▸ **What the task asks**
Please retype the lines below word for word, from the first line through the line containing "part at (210, 353) size: 21x26 px -> 28x36 px", including both of those lines.

— BEGIN —

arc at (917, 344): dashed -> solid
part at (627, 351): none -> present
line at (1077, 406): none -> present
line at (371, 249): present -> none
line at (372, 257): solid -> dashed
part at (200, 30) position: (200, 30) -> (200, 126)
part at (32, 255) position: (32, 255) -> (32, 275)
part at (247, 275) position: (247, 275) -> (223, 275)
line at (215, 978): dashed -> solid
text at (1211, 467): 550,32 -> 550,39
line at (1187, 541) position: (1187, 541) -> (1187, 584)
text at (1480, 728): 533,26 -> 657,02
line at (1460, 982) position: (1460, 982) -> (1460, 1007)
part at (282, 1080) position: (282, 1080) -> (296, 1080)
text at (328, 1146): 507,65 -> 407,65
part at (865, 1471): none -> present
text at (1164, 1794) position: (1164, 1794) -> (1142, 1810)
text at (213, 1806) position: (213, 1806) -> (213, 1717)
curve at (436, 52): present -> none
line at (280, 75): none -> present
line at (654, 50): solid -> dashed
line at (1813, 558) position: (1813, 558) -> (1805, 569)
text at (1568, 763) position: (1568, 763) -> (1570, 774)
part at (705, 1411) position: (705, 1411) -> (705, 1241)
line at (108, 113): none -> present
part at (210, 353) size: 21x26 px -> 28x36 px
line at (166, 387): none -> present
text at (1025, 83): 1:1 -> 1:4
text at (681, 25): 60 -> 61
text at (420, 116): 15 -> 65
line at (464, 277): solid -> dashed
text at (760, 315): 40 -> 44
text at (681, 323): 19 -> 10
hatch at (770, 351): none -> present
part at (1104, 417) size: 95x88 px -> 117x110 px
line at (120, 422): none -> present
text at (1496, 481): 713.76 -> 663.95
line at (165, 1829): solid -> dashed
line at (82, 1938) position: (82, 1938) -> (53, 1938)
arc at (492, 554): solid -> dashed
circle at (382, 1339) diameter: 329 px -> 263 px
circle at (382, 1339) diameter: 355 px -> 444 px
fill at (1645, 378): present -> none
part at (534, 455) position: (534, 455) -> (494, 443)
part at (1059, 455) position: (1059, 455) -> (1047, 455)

— END —

▸ **Task answer**
arc at (917, 344): dashed -> solid
part at (627, 351): none -> present
line at (1077, 406): none -> present
line at (371, 249): present -> none
line at (372, 257): solid -> dashed
part at (200, 30) position: (200, 30) -> (200, 126)
part at (32, 255) position: (32, 255) -> (32, 275)
part at (247, 275) position: (247, 275) -> (223, 275)
line at (215, 978): dashed -> solid
text at (1211, 467): 550,32 -> 550,39
line at (1187, 541) position: (1187, 541) -> (1187, 584)
text at (1480, 728): 533,26 -> 657,02
line at (1460, 982) position: (1460, 982) -> (1460, 1007)
part at (282, 1080) position: (282, 1080) -> (296, 1080)
text at (328, 1146): 507,65 -> 407,65
part at (865, 1471): none -> present
text at (1164, 1794) position: (1164, 1794) -> (1142, 1810)
text at (213, 1806) position: (213, 1806) -> (213, 1717)
curve at (436, 52): present -> none
line at (280, 75): none -> present
line at (654, 50): solid -> dashed
line at (1813, 558) position: (1813, 558) -> (1805, 569)
text at (1568, 763) position: (1568, 763) -> (1570, 774)
part at (705, 1411) position: (705, 1411) -> (705, 1241)
line at (108, 113): none -> present
part at (210, 353) size: 21x26 px -> 28x36 px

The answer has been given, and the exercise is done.